At any rate, as observed by the Court below, whether or not the notary signed the certification of acknowledgment in the presence of the testatrix and the witnesses, does not affect the validity of the codicil. Unlike the Code of 1889 (Art. 699), the new Civil Code does not require that the signing of the testator, witnesses and notary should be accomplished in one single act. A comparison of Articles 805 and 806 of the new Civil Code reveals that while testator and witnesses must sign in the presence of each other, all that is thereafter required is that "every will must be acknowledged before a notary public by the testator and the witnesses" (Art. 806); i.e., that the latter should avow to the certifying officer the authenticity of their signatures and the voluntariness of their actions in executing the testamentary disposition. This was done in the case before us. The subsequent signing and sealing by the notary of his certification that the testament was duly acknowledged by the participants therein is no part of the acknowledgment itself nor of the testamentary act. Hence their separate execution out of the presence of the testatrix and her witnesses can not be said to violate the rule that testaments should be completed without interruption (Andalis v. Pulgueras, 59 Phil. 643), or, as the Roman maxim puts it, "uno eodem die ac tempore in eadem loco", and no reversible error was committed by the Court in so holding.
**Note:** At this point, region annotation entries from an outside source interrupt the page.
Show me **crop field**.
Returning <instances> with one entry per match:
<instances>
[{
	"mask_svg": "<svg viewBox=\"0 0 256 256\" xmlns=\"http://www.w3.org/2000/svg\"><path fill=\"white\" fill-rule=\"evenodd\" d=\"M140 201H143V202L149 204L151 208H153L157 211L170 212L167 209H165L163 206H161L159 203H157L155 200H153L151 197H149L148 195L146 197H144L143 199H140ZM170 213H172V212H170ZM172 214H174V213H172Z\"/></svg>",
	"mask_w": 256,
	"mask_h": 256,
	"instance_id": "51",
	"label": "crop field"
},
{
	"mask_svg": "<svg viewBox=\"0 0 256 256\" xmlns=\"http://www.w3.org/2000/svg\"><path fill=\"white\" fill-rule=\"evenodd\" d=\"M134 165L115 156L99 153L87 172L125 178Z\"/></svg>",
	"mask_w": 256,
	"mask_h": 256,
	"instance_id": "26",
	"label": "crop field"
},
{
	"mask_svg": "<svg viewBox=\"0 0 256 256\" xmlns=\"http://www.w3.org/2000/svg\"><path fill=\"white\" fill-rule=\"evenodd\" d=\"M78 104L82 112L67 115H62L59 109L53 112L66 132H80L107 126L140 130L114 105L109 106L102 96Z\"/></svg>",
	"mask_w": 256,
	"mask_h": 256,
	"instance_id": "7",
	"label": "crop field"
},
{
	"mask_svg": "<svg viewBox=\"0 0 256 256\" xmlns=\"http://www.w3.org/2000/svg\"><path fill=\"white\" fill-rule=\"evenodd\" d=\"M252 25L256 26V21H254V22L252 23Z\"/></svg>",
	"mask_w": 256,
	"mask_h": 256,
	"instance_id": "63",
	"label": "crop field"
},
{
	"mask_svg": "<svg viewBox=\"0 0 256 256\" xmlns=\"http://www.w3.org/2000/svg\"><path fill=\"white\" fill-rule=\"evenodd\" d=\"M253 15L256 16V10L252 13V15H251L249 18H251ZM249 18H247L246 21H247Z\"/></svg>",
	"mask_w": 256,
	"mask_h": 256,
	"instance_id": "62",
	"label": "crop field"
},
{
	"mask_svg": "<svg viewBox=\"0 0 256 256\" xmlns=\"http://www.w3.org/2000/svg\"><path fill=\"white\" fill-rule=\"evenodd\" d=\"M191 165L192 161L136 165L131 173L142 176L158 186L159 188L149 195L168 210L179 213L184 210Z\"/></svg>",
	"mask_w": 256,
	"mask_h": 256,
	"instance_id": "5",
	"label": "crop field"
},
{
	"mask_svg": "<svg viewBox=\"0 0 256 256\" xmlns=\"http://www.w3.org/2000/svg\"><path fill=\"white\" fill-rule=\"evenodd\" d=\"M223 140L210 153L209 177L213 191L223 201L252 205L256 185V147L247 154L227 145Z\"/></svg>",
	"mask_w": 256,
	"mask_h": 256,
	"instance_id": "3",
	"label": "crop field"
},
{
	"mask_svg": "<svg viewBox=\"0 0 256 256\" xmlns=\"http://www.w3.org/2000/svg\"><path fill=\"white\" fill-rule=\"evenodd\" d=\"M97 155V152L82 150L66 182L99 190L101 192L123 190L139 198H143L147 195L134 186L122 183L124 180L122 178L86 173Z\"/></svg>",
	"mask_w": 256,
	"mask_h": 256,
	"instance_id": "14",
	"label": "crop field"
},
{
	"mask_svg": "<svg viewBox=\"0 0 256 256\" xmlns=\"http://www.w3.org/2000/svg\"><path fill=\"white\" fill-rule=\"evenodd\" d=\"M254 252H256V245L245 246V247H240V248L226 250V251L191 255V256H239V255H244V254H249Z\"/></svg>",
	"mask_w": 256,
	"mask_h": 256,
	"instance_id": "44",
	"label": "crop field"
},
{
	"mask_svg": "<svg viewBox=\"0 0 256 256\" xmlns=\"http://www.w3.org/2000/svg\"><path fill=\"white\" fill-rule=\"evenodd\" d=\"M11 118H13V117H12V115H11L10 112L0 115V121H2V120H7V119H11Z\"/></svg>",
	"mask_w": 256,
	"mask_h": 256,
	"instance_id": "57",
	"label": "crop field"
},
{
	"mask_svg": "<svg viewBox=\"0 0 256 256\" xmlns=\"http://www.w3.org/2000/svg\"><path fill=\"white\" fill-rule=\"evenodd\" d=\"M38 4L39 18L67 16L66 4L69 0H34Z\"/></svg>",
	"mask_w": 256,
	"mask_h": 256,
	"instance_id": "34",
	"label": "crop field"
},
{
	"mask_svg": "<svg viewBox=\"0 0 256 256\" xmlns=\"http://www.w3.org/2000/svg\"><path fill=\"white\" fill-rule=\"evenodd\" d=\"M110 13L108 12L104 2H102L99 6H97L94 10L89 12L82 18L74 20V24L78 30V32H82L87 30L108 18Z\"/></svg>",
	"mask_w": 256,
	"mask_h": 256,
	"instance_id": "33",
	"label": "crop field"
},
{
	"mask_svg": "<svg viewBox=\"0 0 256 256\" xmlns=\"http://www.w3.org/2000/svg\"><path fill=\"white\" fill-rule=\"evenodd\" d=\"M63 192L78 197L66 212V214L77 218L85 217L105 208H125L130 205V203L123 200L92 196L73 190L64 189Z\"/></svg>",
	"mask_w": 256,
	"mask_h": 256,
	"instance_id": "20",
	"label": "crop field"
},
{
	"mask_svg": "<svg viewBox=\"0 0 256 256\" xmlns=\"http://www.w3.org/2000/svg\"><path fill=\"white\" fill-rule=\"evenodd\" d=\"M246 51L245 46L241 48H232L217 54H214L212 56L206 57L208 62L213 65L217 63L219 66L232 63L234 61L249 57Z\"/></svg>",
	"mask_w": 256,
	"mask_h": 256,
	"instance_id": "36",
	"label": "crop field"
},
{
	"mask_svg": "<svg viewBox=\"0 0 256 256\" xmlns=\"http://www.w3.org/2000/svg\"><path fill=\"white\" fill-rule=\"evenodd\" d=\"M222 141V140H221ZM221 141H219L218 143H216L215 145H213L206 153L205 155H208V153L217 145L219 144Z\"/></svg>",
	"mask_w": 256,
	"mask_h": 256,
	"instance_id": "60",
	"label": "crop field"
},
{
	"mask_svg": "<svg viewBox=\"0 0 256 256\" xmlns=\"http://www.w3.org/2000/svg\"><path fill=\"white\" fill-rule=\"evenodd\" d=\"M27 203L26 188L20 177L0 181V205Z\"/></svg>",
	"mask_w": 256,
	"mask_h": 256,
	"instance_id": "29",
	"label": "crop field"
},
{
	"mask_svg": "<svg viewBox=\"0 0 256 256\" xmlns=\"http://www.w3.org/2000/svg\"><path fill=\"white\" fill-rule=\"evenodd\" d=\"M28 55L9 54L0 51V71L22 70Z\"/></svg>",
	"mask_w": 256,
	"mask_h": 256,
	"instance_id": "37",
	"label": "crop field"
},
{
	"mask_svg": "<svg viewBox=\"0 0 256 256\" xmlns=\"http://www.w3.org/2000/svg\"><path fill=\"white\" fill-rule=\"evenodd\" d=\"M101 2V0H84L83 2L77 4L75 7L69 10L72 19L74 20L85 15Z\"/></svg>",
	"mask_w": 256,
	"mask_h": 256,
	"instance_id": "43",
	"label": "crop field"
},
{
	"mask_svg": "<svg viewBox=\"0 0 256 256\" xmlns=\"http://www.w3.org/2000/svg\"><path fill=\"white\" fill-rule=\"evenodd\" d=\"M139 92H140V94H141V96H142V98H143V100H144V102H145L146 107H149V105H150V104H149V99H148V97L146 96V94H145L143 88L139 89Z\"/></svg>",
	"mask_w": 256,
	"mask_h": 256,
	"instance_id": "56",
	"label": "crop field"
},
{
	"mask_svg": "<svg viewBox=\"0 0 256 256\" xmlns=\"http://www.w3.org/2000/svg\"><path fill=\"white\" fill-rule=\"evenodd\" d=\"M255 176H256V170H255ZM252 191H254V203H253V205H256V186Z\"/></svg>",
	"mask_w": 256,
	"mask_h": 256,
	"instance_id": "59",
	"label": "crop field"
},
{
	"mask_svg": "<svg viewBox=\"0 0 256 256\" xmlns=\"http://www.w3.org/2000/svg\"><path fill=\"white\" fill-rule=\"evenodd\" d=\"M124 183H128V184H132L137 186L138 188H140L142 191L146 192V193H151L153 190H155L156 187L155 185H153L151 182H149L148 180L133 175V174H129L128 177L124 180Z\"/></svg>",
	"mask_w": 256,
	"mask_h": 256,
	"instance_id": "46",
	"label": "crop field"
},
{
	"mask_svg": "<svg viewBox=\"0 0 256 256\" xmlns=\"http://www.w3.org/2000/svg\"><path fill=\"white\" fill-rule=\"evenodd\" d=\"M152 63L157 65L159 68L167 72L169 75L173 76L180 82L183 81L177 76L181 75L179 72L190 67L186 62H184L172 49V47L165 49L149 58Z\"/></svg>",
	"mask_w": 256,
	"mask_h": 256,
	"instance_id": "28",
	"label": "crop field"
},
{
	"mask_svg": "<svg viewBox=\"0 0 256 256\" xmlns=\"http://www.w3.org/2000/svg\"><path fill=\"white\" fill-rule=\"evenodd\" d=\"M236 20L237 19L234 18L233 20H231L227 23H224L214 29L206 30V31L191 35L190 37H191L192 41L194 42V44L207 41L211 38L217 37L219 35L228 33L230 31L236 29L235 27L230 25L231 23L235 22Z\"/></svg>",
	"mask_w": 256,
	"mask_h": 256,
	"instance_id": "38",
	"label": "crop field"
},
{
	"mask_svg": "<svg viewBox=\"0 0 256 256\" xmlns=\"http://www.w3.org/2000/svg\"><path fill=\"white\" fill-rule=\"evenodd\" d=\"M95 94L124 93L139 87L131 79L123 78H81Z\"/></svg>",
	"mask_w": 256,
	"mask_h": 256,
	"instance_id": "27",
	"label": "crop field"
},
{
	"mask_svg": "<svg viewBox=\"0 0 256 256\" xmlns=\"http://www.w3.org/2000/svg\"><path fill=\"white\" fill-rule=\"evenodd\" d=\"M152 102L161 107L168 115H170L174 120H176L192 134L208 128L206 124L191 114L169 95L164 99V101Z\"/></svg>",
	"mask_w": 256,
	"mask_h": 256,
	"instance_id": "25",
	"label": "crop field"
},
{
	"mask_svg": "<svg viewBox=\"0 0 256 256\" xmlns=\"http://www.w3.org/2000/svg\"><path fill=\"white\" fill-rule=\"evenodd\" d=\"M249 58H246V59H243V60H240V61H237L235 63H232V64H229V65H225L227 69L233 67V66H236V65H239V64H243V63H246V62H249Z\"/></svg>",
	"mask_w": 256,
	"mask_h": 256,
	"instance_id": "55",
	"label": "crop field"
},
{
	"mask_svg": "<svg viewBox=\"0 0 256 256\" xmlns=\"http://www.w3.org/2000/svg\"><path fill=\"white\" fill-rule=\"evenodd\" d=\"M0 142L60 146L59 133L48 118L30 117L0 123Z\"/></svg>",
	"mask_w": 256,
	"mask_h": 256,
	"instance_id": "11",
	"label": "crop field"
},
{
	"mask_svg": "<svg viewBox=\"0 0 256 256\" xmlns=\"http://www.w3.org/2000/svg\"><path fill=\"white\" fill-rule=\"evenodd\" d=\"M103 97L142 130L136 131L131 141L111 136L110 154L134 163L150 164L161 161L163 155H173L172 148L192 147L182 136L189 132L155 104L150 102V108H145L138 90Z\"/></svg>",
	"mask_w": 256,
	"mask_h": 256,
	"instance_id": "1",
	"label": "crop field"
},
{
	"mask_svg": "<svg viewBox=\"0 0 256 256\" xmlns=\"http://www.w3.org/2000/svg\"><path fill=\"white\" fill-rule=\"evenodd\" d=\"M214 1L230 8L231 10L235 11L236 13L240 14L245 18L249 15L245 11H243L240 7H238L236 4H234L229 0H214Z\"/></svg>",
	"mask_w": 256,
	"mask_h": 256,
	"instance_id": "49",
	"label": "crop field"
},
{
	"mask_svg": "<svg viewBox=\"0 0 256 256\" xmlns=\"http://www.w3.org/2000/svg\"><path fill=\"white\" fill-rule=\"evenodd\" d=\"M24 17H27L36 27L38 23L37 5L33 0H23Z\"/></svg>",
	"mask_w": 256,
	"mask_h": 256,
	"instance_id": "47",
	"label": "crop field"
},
It is noteworthy that Article 806 of the new Civil Code does not contain words requiring that the testator and the witnesses should acknowledge the testament on the same day or occasion that it was executed.

The decision admitting the will to probate is affirmed, with costs against Appellant.

Bengzon, Acting C.J., Padilla, Montemayor, Reyes, A., Jugo, Bautista Angelo, Labrador and Concepcion, JJ., concur.